Der Zimmerspringbrunnen by Sparschuh Jens
Autor:Sparschuh, Jens [Sparschuh, Jens]
Die sprache: deu
Format: epub
ISBN: 978-3-462-30607-1
Herausgeber: eBook by Kiepenheuer&Witsch
veröffentlicht: 0101-01-01T00:00:00+00:00
Lange überlegte ich.
Ich mußte Julia einen Brief schreiben, um endlich Klarheit über unsere Verhältnisse zu erlangen. Mehrmals setzte ich an, schrieb rasch etwas auf, verwarf es dann jedoch wieder. Mehrere angefangene Varianten lagen auf dem Tisch.
Ich erinnerte mich daran, wie wir uns kennengelernt hatten … im D-Zug Leipzig – Berlin … das Kreuzworträtsel in der Wochenpost … sibirischer Fluß mit zwei Buchstaben … »Ob ich Ihnen behilflich sein dürfte?« … Lauter verdrehte Einzelheiten fielen mir wieder ein.

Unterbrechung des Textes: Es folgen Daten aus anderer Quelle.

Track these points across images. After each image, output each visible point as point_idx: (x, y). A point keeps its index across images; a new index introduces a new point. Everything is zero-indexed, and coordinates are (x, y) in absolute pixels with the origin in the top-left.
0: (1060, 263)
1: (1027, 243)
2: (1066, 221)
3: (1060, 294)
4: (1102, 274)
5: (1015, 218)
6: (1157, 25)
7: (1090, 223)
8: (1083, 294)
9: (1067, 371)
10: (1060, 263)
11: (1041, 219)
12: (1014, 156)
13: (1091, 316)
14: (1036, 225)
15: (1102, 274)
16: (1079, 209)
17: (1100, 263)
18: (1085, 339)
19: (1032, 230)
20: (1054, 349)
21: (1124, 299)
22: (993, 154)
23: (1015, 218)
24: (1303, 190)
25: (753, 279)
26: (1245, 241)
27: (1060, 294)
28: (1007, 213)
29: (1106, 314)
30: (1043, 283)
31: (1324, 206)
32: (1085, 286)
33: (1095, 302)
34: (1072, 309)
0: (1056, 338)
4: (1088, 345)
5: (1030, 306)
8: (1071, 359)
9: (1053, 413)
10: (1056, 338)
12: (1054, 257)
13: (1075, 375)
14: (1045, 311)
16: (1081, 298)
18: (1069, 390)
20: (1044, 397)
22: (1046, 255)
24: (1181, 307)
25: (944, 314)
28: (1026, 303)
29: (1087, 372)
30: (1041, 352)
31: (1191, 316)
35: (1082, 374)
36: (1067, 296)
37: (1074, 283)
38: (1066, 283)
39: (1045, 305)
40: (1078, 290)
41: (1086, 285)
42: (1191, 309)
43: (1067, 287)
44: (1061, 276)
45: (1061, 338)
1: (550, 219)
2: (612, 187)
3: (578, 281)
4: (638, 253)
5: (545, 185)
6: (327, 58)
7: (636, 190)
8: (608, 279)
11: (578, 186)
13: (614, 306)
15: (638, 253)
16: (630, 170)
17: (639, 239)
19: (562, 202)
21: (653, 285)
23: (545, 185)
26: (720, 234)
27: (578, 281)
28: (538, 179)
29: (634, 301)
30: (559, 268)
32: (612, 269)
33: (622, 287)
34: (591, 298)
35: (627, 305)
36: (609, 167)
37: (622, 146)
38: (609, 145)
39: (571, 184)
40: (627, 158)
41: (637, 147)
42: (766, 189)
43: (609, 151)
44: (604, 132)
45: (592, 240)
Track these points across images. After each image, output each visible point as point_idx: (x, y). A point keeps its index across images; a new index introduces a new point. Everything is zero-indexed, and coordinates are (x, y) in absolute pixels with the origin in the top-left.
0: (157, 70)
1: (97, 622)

Unser erster, verregneter Zelturlaub an der Ostsee, in Baabe, wo wir uns nur von Blutwurst aus Büchsen und Senf aus Bautzen ernährten. Die Nacht im Strandkorb. Das Baden beim Sonnenaufgang …
Das allgegenwärtige Wasser brachte mich schließlich wieder zum Ausgangspunkt meiner Überlegungen, zum gegenwärtigen Tiefstand unserer Beziehung zurück. Ich wollte ja auch gar keinen Roman schreiben, sondern nur klipp und klar wissen, 1.) wie Julia allgemein zu mir steht? und 2.) ob sie meinem weiteren beruflichen Werdegang gegenüber aufgeschlossen ist?
Ich weiß nicht – wahrscheinlich hatte ich den richtigen Ton doch nicht getroffen, oder ich hatte es zu scharf formuliert … Jedenfalls, als ich etwa anderthalb Stunden, nachdem ich meinen Zettel auf dem Küchentisch abgelegt hatte, wieder in die Küche kam (unter dem Vorwand, mir eine Tasse Kaffee zu kochen, hauptsächlich natürlich, um zu sehen, ob und wie Julia meine kleine Botschaft aufgenommen hatte), sah ich, daß Julia auf die Rückseite meines Zettels ein großes »Jawohl« geschrieben hatte (mit drei Ausrufezeichen), und darunter, kleiner, eine Telefonnummer, unter der sie zu erreichen sei – aber nur (und das war doppelt unterstrichen) »in dringenden Fällen«.
Ich nahm den Zettel hoch, ich drehte ihn um und las noch einmal meine Zeilen: »Wenn Du meine Art nicht erträgst, dann nimm Dir doch einen Stoffhasen zum Mann!«
Mein erster Gedanke, als ich wieder denken konnte, war: Ich rufe bei Hugelmann an und verlange die unverzügliche Herausgabe meiner Ehefrau. Aber es war Sonnabend – Hugelmann nicht im Büro! (Ich konnte mir natürlich denken, wo er war …)
Allerdings war das auch nicht Hugelmanns Privatnummer. Die hatte ich nämlich mal, eher zufällig, in Julias Adreßbüchlein gefunden, als ich in Julias Handtasche – diesem kleinen, schwarzen Bermudadreieck! – nach meinem Kellerschlüssel forschte, ohne ihn freilich in diesem Chaos finden zu können. (Er war ja auch, wie sich später herausstellte, ordnungsgemäß in der Gesäßtasche meiner Jogginghose, wo er schließlich hingehört.)
So nahm ich mir also unser gemeinsames Telefon-Adreßbuch vor und ging systematisch die Nummern durch. Ich hatte Glück, ich mußte nicht lange suchen. Die fragliche Nummer entdeckte ich ziemlich schnell – und zwar hinter dem Eintrag: »Conny – zu Hause!« Conny also …
Vielleicht war ja die Flucht auch schon von langer Hand, unter dem Deckmantel angeblicher »Skatabende«, vorbereitet worden?
Conny steckte also mit Julia und Hugelmann unter einer Decke! Ich stellte mir das bildlich vor – mir wurde ganz elend.
Plötzlich hatte ich Julias Stimme im Ohr. Oft hatte sie ja abends stundenlang mit Conny telefoniert: »Wir brauchen morgen abend noch einen dritten Mann …« – Jetzt erst erkannte ich das ganze abgründige Ausmaß dieses verschlüsselten Satzes.
Hilflos sank ich auf dem Flurfußboden nieder.